Il primo studio, condotto da Meredith Yeager e alcuni suoi colleghi, del National Cancer Institute a Rockville (Maryland, Usa), ha messo a fuoco le possibili conseguenze delle radiazioni di Chernobyl nella generazione successiva a quella esposta. A tal fine, i ricercatori hanno analizzato i genomi di 130 soggetti nati tra il 1987 e il 2002 da coppie di genitori in cui almeno uno dei due era stato esposto al fallout radioattivo. In particolare, gli autori hanno analizzato le possibili mutazioni genetiche della linea germinale, vale a dire verificatesi negli spermatozoi e ovociti dei genitori e poi trasmesse ai figli. I dati raccolti hanno però mostrato come l’incidenza di queste mutazioni sia paragonabile a quella riportata nella popolazione generale; le radiazioni di Chernobyl, dunque, sembrano aver avuto un impatto minimo sui discendenti della generazione esposta, almeno per quanto concerne il patrimonio genetico.
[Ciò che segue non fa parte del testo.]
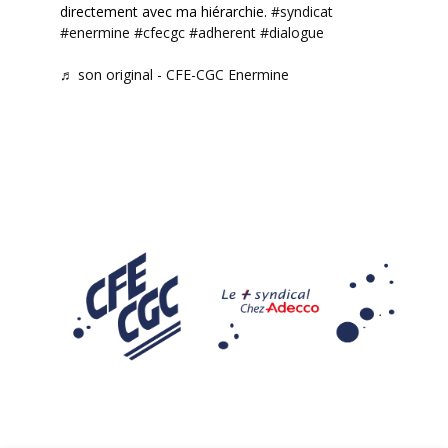
directement avec ma hiérarchie.
#syndicat
#enermine
#cfecgc
#adherent
#dialogue
♬ son original - CFE-CGC Enermine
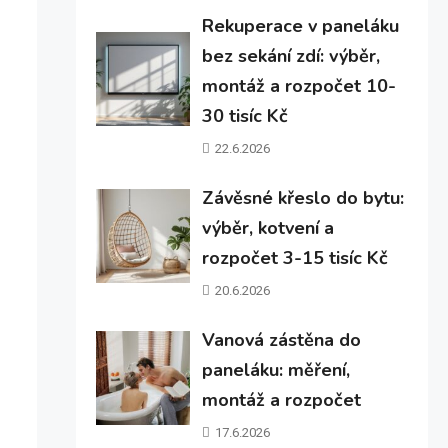
Rekuperace v paneláku
bez sekání zdí: výběr,
montáž a rozpočet 10-
30 tisíc Kč
22.6.2026
Závěsné křeslo do bytu:
výběr, kotvení a
rozpočet 3-15 tisíc Kč
20.6.2026
Vanová zástěna do
paneláku: měření,
montáž a rozpočet
17.6.2026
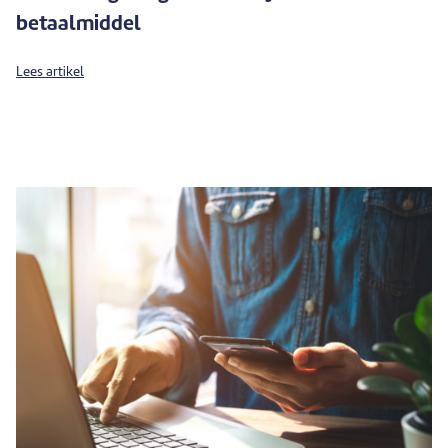
betaalmiddel
Lees artikel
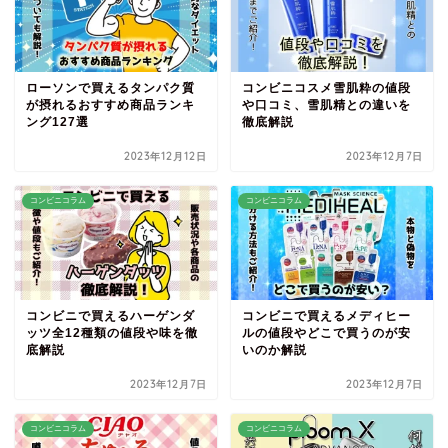
ローソンで買えるタンパク質
コンビニコスメ雪肌粋の値段
が摂れるおすすめ商品ランキ
や口コミ、雪肌精との違いを
ング127選
徹底解説
2023年12月12日
2023年12月7日
コンビニコラム
コンビニコラム
コンビニで買えるハーゲンダ
コンビニで買えるメディヒー
ッツ全12種類の値段や味を徹
ルの値段やどこで買うのが安
底解説
いのか解説
2023年12月7日
2023年12月7日
コンビニコラム
コンビニコラム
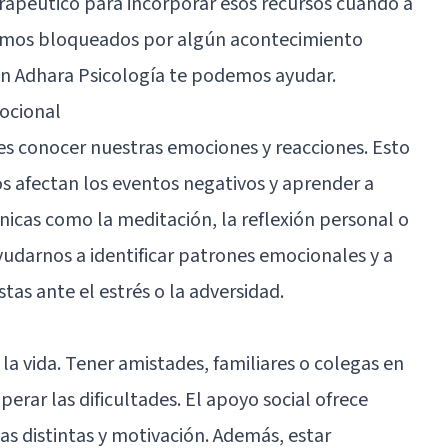
rapéutico para incorporar esos recursos cuando a
edamos bloqueados por algún acontecimiento
En
Adhara Psicología
te podemos ayudar.
ocional
a es conocer nuestras emociones y reacciones. Esto
s afectan los eventos negativos y aprender a
icas como la meditación, la reflexión personal o
yudarnos a identificar patrones emocionales y a
as ante el estrés o la adversidad.
la vida. Tener amistades, familiares o colegas en
perar las dificultades. El apoyo social ofrece
s distintas y motivación. Además, estar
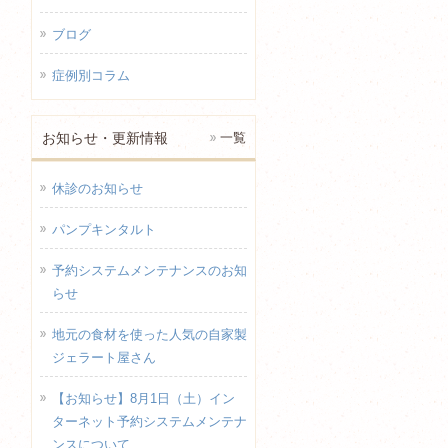
ブログ
症例別コラム
お知らせ・更新情報
一覧
休診のお知らせ
パンプキンタルト
予約システムメンテナンスのお知
らせ
地元の食材を使った人気の自家製
ジェラート屋さん
【お知らせ】8月1日（土）イン
ターネット予約システムメンテナ
ンスについて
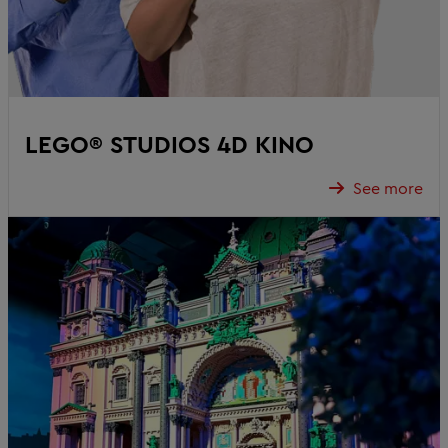
LEGO® STUDIOS 4D KINO
See more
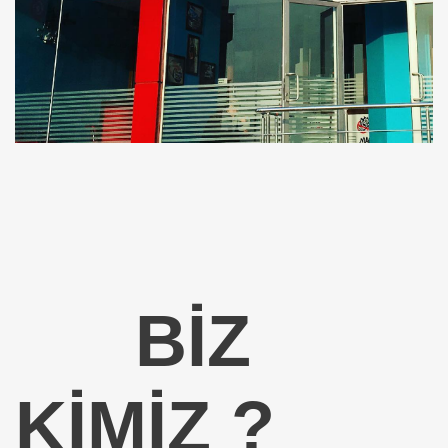
BİZ
KİMİZ ?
La seconda ricerca, realizzata da Lindsay Morton, del National Cancer Institute a Bethesda (Maryland, Usa), e alcuni colleghi di una collaborazione internazionale, ha invece provato ad indagare sul rischio di insorgenza di cancro nella popolazione esposta alla contaminazione radioattiva di Chernobyl, focalizzando l’attenzione in particolare sui tumori della tiroide. Questa ghiandola, infatti, per produrre ormoni, utilizza il 30% circa dello iodio presente nel sangue, ovvero della sostanza (iodio-131) che è uno dei principali contaminanti ambientali dovuti a incidenti nucleari. Normalmente, quindi, questo isotopo radioattivo si accumula proprio nella tiroide dove può indurre mutazioni genetiche nei tessuti circostanti, che a loro volta possono essere sorgente di tumori. Nel loro studio, Morton e colleghi hanno effettuato un’approfondita caratterizzazione del genoma (precisamente del “trascrittoma”, ovvero il profilo di espressione del genoma) e dell’epigenoma (l’insieme dei meccanismi regolatori dell’espressione del genoma) di un campione di 440 cittadini ucraini con tumore papillare della tiroide, la più comune forma di neoplasia maligna che colpisce questa ghiandola. Di questi soggetti, che avevano in media 28 anni all’età della diagnosi, 359 sono stati esposti allo iodio-131 all’epoca dell’incidente, quando erano bambini, mentre i restanti 81 sono nati dopo il 1986. Ebbene, i dati emersi hanno mostrato con chiarezza che a generare il tumore tiroideo è stato il danno al Dna indotto dalla radiazione; essa ha infatti lasciato una sorta di “impronta”, rintracciabile in una specifica alterazione chiamata “rottura del doppio filamento”. In aggiunta, gli autori hanno potuto accertare che il danno genomico era più grave nei soggetti esposti in età più giovane ed era direttamente proporzionale alla dose di radiazioni assorbita.